Весь свет | страница 13



— Кто хочет остаться, — медленно произнес Зимиак, — пусть поднимет руку.

— Я, — первый выставил ладонь Снопко.

— И я, — присоединился к нему Мишо Грончик. — Здесь мы нужнее, чем там.

— Останусь и я, — грубым голосом произнес Виталий. — Родных и друзей потом обниму.

Всем хотелось остаться. Тогда Зимиак решил, что через линию фронта перейдут больные, раненые и те, у кого осталось мало сил.

— Ты, Вероника, пойдешь с ними, — твердо сказал он.

— Нет, — посмотрела она на него в упор.

— Почему? — спросил Виталий. — Почему не хочешь перейти к нашим? Научат тебя плясать «Казачок». У нас там танцоров хоть отбавляй...

— Если кого-нибудь ранят, что вы будете делать. Об этом вы не подумали?

— Правильно говорит, — произнес Снопко.

Так она и осталась в отряде.

Первый мост удалось взорвать довольно-таки легко, да и железную дорогу перед тоннелем, пожалуй, тоже. Но затем фашисты поняли свою ошибку и начали преследовать партизан.

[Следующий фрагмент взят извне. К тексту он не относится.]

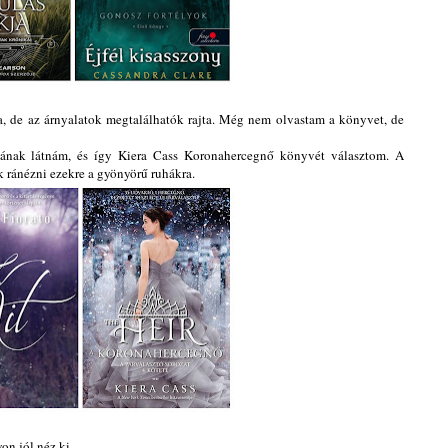
la, de az árnyalatok megtalálhatók rajta. Még nem olvastam a könyvet, de
lának látnám, és így Kiera Cass Koronahercegnő könyvét választom. A
k ránézni ezekre a gyönyörű ruhákra.
on jól néz ki.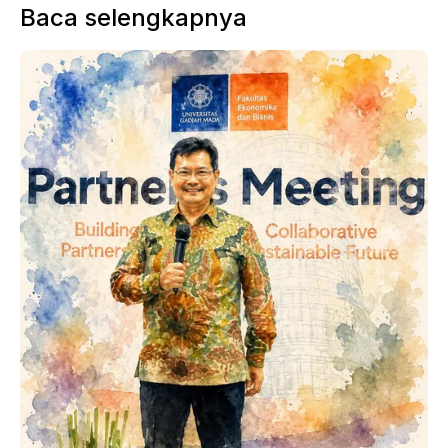
Baca selengkapnya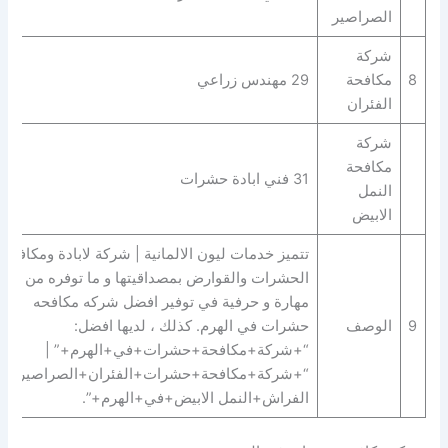
الصراصير
شركة
8
مكافحة
29 مهندس زراعي
الفئران
شركة
مكافحة
31 فني ابادة حشرات
النمل
الابيض
تتميز خدمات ليون الالمانية | شركة لابادة ومكافحة
الحشرات والقوارض بمصداقيتها و ما توفره من
مهارة و حرفية في توفير افضل شركه مكافحه
9
الوصف
حشرات في الهرم. كذلك ، لديها افضل:
“+شركة+مكافحة+حشرات+في+الهرم+” |
“+شركة+مكافحة+حشرات+الفئران+الصراصير+ب
الفراش+النمل الابيض+في+الهرم+”.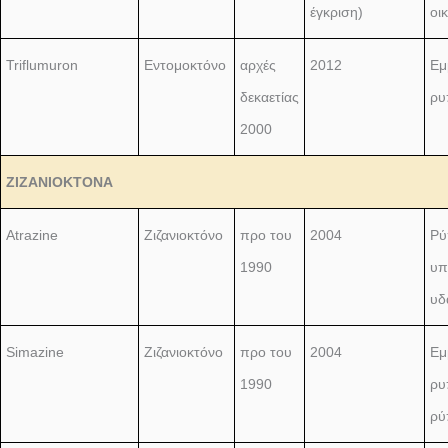
έγκριση)
οι
Triflumuron
Εντομοκτόνο
αρχές
2012
Εμ
δεκαετίας
ρυ
2000
ΖΙΖΑΝΙΟΚΤΟΝΑ
Atrazine
Ζιζανιοκτόνο
προ του
2004
Ρύ
1990
υπ
υδ
Simazine
Ζιζανιοκτόνο
προ του
2004
Εμ
1990
ρυ
ρύ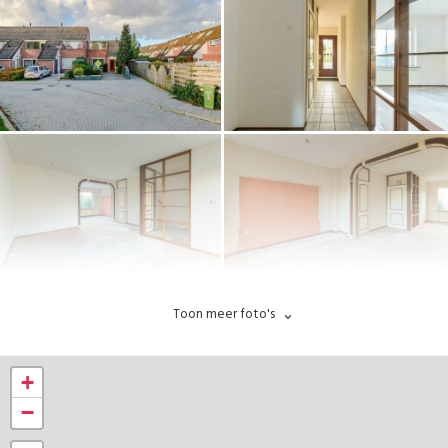
Toon meer foto's
+
−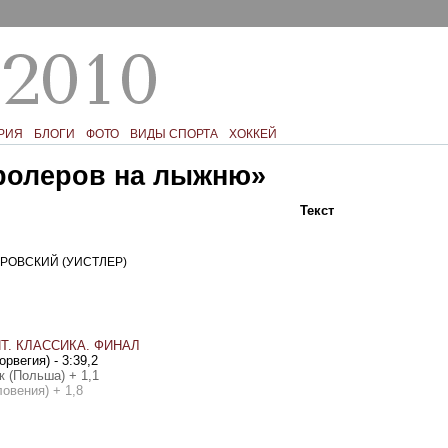
РИЯ
БЛОГИ
ФОТО
ВИДЫ СПОРТА
ХОККЕЙ
ролеров на лыжню»
Текст
Фото
Ком
РОВСКИЙ (УИСТЛЕР)
. КЛАССИКА. ФИНАЛ
рвегия) - 3:39,2
к (Польша) + 1,1
овения) + 1,8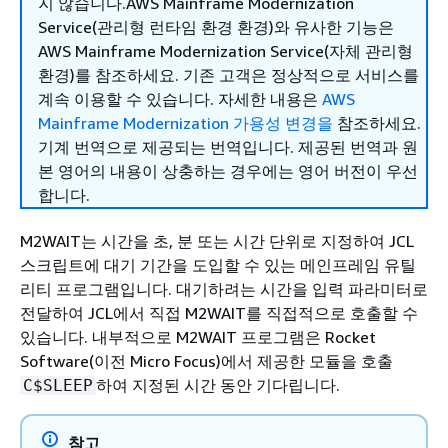
지 않습니다.AWS Mainframe Modernization
Service(관리형 런타임 환경 환경)와 유사한 기능은
AWS Mainframe Modernization Service(자체 관리형
환경)를 참조하세요. 기존 고객은 정상적으로 서비스를
계속 이용할 수 있습니다. 자세한 내용은
AWS
Mainframe Modernization 가용성 변경을
참조하세요.
기계 번역으로 제공되는 번역입니다. 제공된 번역과 원
본 영어의 내용이 상충하는 경우에는 영어 버전이 우선
합니다.
M2WAIT는 시간을 초, 분 또는 시간 단위로 지정하여 JCL
스크립트에 대기 기간을 도입할 수 있는 메인프레임 유틸
리티 프로그램입니다. 대기하려는 시간을 입력 파라미터로
전달하여 JCL에서 직접 M2WAIT를 직접적으로 호출할 수
있습니다. 내부적으로 M2WAIT 프로그램은 Rocket
Software(이전 Micro Focus)에서 제공한 모듈을 호출
하여 지정된 시간 동안 기다립니다.
C$SLEEP
참고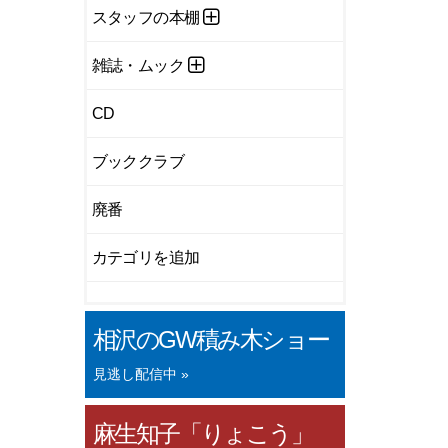
スタッフの本棚
雑誌・ムック
CD
ブッククラブ
廃番
カテゴリを追加
相沢のGW積み木ショー
見逃し配信中 »
麻生知子「りょこう」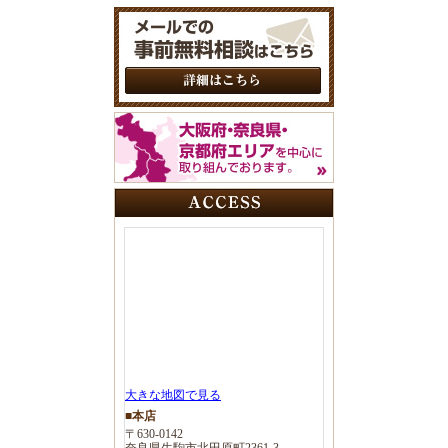
大きな地図で見る
■本店
〒630-0142
奈良県生駒市北田原町2361-3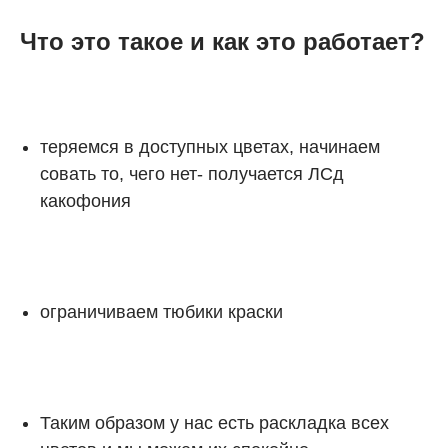
Что это такое и как это работает?
теряемся в доступных цветах, начинаем
совать то, чего нет- получается ЛСд
какофония
ограничиваем тюбики краски
Таким образом у нас есть раскладка всех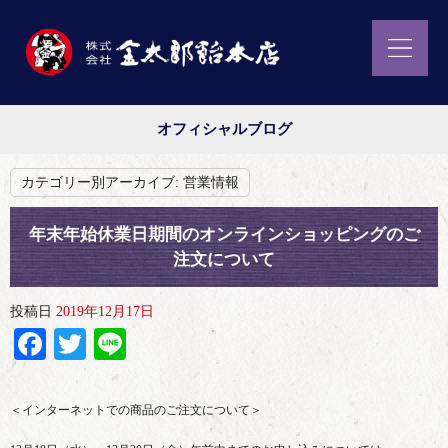
オフィシャルブログ
カテゴリー別アーカイブ:
営業情報
年末年始休業日期間のオンラインショッピングのご
注文について
投稿日
2019年12月17日
Facebook
Twitter
Line
＜インターネットでの商品のご注文について＞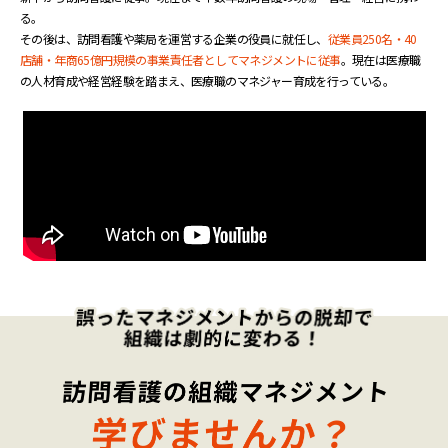
る。
その後は、訪問看護や薬局を運営する企業の役員に就任し、
従業員250名・40
店舗・年商65億円規模の事業責任者としてマネジメントに従事
。現在は医療職
の人材育成や経営経験を踏まえ、医療職のマネジャー育成を行っている。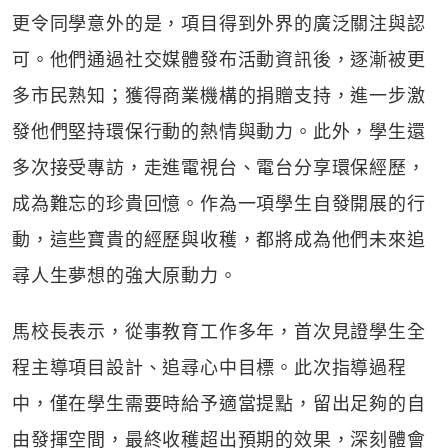
更令同學意外的是，項目得到外界的廣泛關注與認
可。他們通過社交媒體發布活動資訊後，逐漸被更
多市民熟知；獲得商業機構的捐贈支持，進一步激
發他們堅持環保行動的熱情與動力。此外，學生還
多次接受專訪，走進電視台、電台分享環保經歷，
成為難忘的珍貴回憶。作為一項學生自發開展的行
動，這些寶貴的經歷與收穫，都將成為他們未來追
尋人生夢想的強大原動力。
馬校長表示，從事教育工作多年，首次見證學生全
程主導項目設計、追尋心中目標。此次指導過程
中，僅在學生需要時給予適當提點，留出足夠的自
由發揮空間，最終收穫超出預期的效果，深刻體會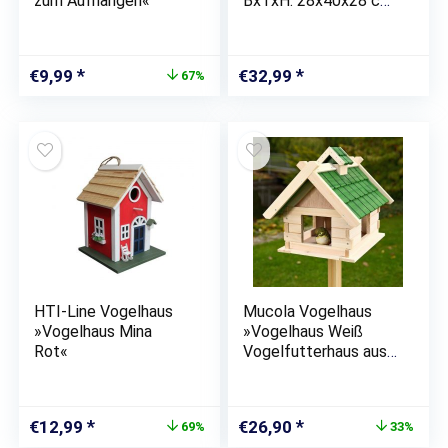
zum Aufhängen«
BxTxH: 28x40x28 cm,
Handarbeit
Ursprünglicher
Aktueller
€
9,99
€
32,99
67%
Preis
Preis
war:
ist:
€29,99
€9,99.
HTI-Line Vogelhaus
Mucola Vogelhaus
»Vogelhaus Mina
»Vogelhaus Weiß
Rot«
Vogelfutterhaus aus
Holz Vogelvilla Vögel
Ständer«
Ursprünglicher
Aktueller
Ursprünglicher
Aktueller
€
12,99
€
26,90
69%
33%
Preis
Preis
Preis
Preis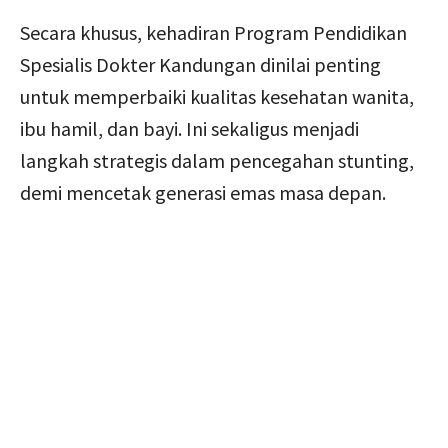
Secara khusus, kehadiran Program Pendidikan
Spesialis Dokter Kandungan dinilai penting
untuk memperbaiki kualitas kesehatan wanita,
ibu hamil, dan bayi. Ini sekaligus menjadi
langkah strategis dalam pencegahan stunting,
demi mencetak generasi emas masa depan.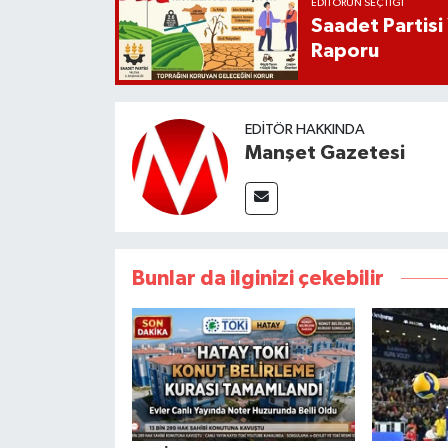
EDITÖRÜN SEÇTIĞI
Saadet Partisi
Raporu
EDITÖR HAKKINDA
Manşet Gazetesi
Bunlar da ilginizi çekebilir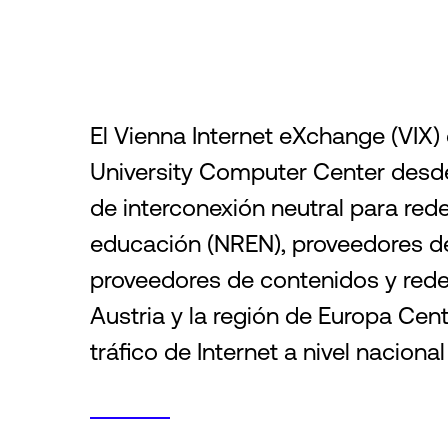
El Vienna Internet eXchange (VIX)
University Computer Center desde 
de interconexión neutral para red
educación (NREN), proveedores de 
proveedores de contenidos y rede
Austria y la región de Europa Cent
tráfico de Internet a nivel nacional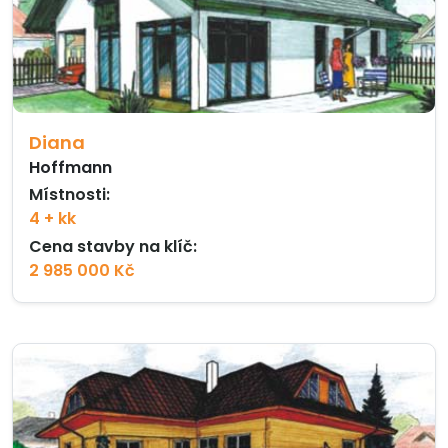
Diana
Hoffmann
Místnosti:
4 + kk
Cena stavby na klíč:
2 985 000 Kč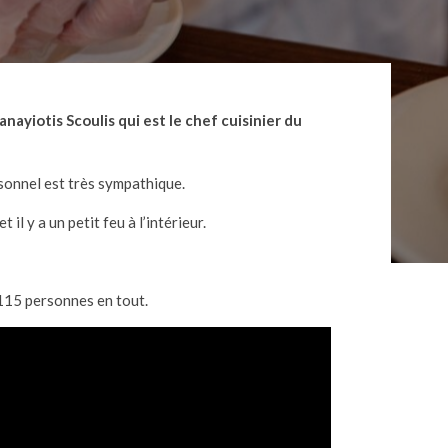
nayiotis Scoulis qui est le chef cuisinier du
rsonnel est très sympathique.
il y a un petit feu à l’intérieur.
 115 personnes en tout.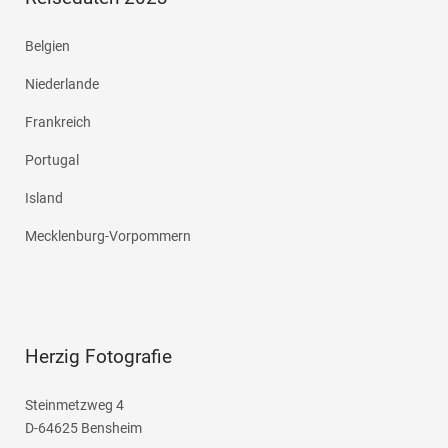
Belgien
Niederlande
Frankreich
Portugal
Island
Mecklenburg-Vorpommern
Herzig Fotografie
Steinmetzweg 4
D-64625 Bensheim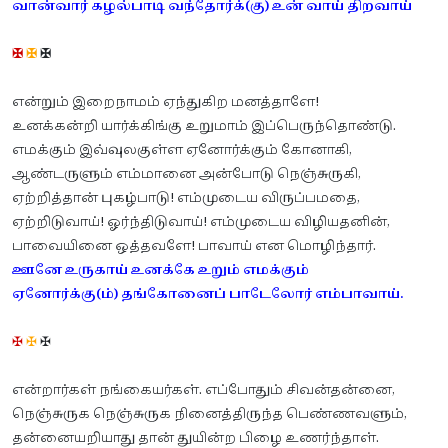
வான்வார் கழல்பாடி வந்தோர்க்(கு) உன் வாய் திறவாய்
✠
✠
✠
என்றும் இறைநாமம் ஏந்துகிற மனத்தாளே!
உனக்கன்றி யார்க்கிங்கு உறுமாம் இப்பெருந்தொண்டு.
எமக்கும் இவ்வுலகுள்ள ஏனோர்க்கும் கோனாகி,
ஆண்டருளும் எம்மானை அன்போடு நெஞ்சுருகி,
ஏற்றித்தான் புகழ்பாடு! எம்முடைய விருப்பமதை,
ஏற்றிடுவாய்! ஓர்ந்திடுவாய்! எம்முடைய விழியதனின்,
பாவையினை ஒத்தவளே! பாவாய் என மொழிந்தார்.
ஊனே உருகாய் உனக்கே உறும் எமக்கும்
ஏனோர்க்கு(ம்) தங்கோனைப் பாடேலோர் எம்பாவாய்.
✠
✠
✠
என்றார்கள் நங்கையர்கள். எப்போதும் சிவன்தன்னை,
நெஞ்சுருக நெஞ்சுருக நினைத்திருந்த பெண்ணவளும்,
தன்னையறியாது தான் துயின்ற பிழை உணர்ந்தாள்.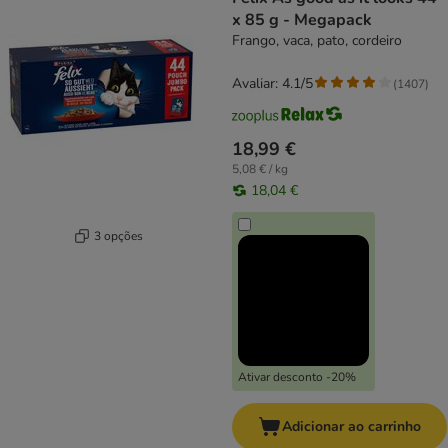
x 85 g - Megapack
Frango, vaca, pato, cordeiro
Avaliar: 4.1/5
(
1407
)
18,99 €
5,08 € / kg
18,04 €
3 opções
Ativar desconto -20%
Adicionar ao carrinho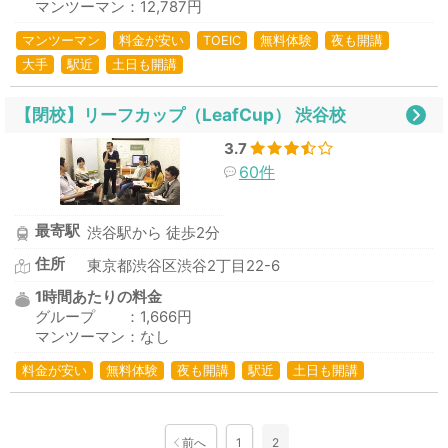
マンツーマン：12,787円
マンツーマン
料金が安い
TOEIC
無料体験
夜も開講
大手
駅近
土日も開講
【閉校】リーフカップ（LeafCup） 渋谷校
3.7
60件
最寄駅
渋谷駅から 徒歩2分
住所
東京都渋谷区渋谷2丁目22-6
1時間あたりの料金
グループ ：1,666円
マンツーマン：なし
料金が安い
無料体験
夜も開講
駅近
土日も開講
前へ
1
2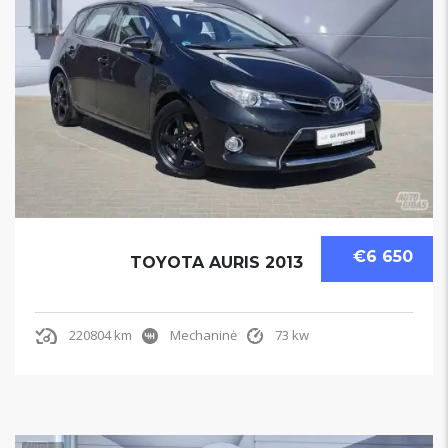
€6 650
TOYOTA AURIS 2013
220804 km
Mechaninė
73 kw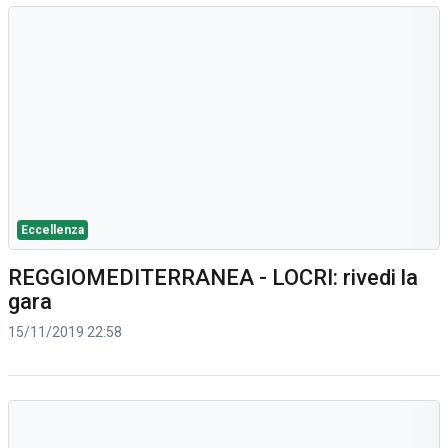
Eccellenza
REGGIOMEDITERRANEA - LOCRI: rivedi la
gara
15/11/2019 22:58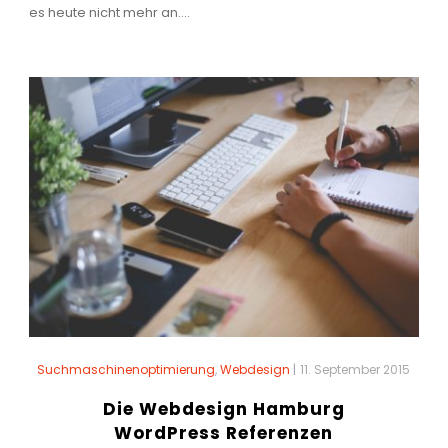
es heute nicht mehr an....
Suchmaschinenoptimierung
,
Webdesign
|
11. September 2015
Die Webdesign Hamburg
WordPress Referenzen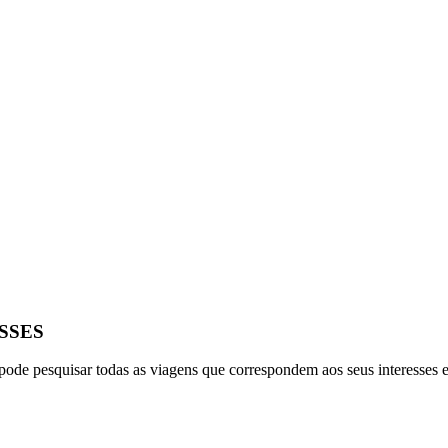
SSES
ode pesquisar todas as viagens que correspondem aos seus interesses e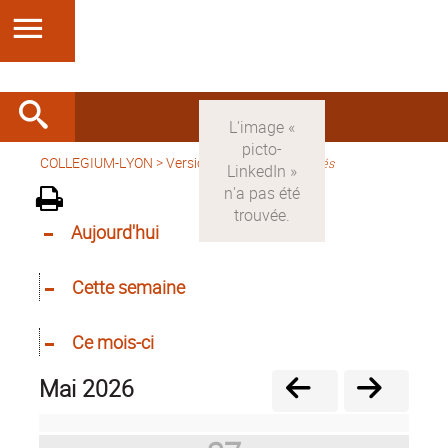
COLLEGIUM-LYON
>
Version française
>
Activités
Aujourd'hui
Cette semaine
Ce mois-ci
mai 2026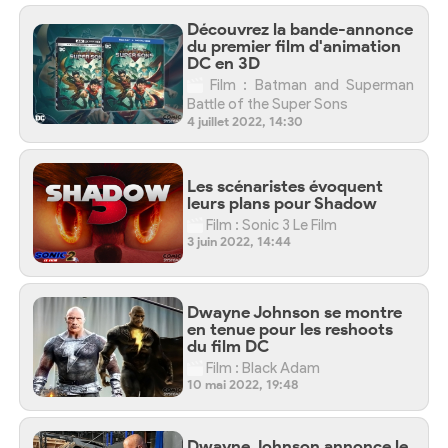
Découvrez la bande-annonce
du premier film d'animation
DC en 3D
Film : Batman and Superman
Battle of the Super Sons
4 juillet 2022, 14:30
Les scénaristes évoquent
leurs plans pour Shadow
Film : Sonic 3 Le Film
3 juin 2022, 14:44
Dwayne Johnson se montre
en tenue pour les reshoots
du film DC
Film : Black Adam
10 mai 2022, 19:48
Dwayne Johnson annonce le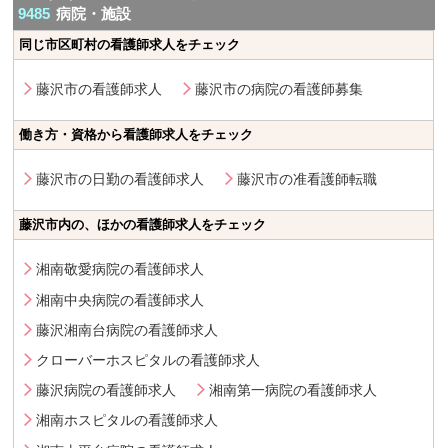
9485
病院・施設
同じ市区町村の看護師求人をチェック
藤沢市の看護師求人
藤沢市の病院の看護師募集
働き方・資格から看護師求人をチェック
藤沢市の日勤の看護師求人
藤沢市の准看護師転職
藤沢市内の、ほかの看護師求人をチェック
湘南敬愛病院の看護師求人
湘南中央病院の看護師求人
藤沢湘南台病院の看護師求人
クローバーホスピタルの看護師求人
藤沢病院の看護師求人
湘南第一病院の看護師求人
湘南ホスピタルの看護師求人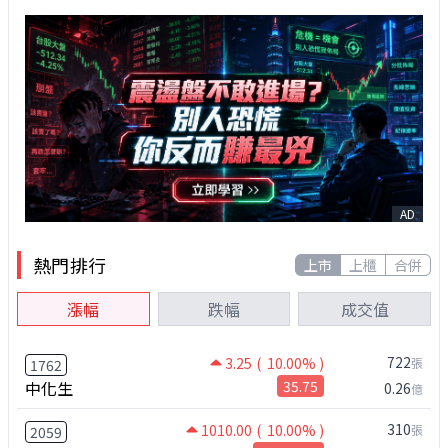
AD
熱門排行
上市
上櫃
合併
漲幅
跌幅
成交值
722
3.25
( 10.00% )
張
1762
中化生
35.75
0.26
億
310
1010.00
( 10.00% )
張
2059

Вероника долго тащила раненого Виталия. В лесу ей помогали Матей и Вило. Но потом его пришлось оставить в лесной сторожке. За ночь перешли на другую сторону гор. Фашисты все же поняли, почему партизаны не приближаются к фронту, а отдаляются от него, и уже поджидали их. Когда Лойзо показался на опушке леса, фашисты открыли огонь. Вероника бежала вместе с остальными все утро, пока Зимиак не запутал преследователей.

Конечно, это не было победой. Они просто выскочили из западни. Затем им удалось поджечь еще несколько вагонов на станции, но фашисты продолжали их преследовать.

Раненых становилось все больше. Вероника трудилась даже тогда, когда остальные отдыхали. Она перевязывала старые и новые раны и с тоской посматривала на свой худеющий мешок, где оставалось всего лишь несколько пакетов бинтов да полбутылки спирта, которым она обрабатывала раны. Что же будет потом? Если бы им удалось захватить хотя бы одну полевую аптечку, тогда можно было бы выдержать еще несколько дней. Тут она думала не о себе и не о собственном страхе, от которого порой начинала дрожать. Да, она боится смерти, разве в этом нельзя признаться, она боится быть раненой, но больше всего она боится попасть к фашистам живой. Поэтому она попросила Зимиака, чтобы он дал ей пистолет. Зимиак дал, а старик Снопко научил ее стрелять. Если бы случилось такое, что она не видела бы выхода, то приставила бы дуло к виску и спустила курок.

Вероятно, Вероника вздремнула. Все последние дни она спала стоя. Хорошо еще, что не надо двигать ногами, которые так опухли, что прямо срослись с ботинками.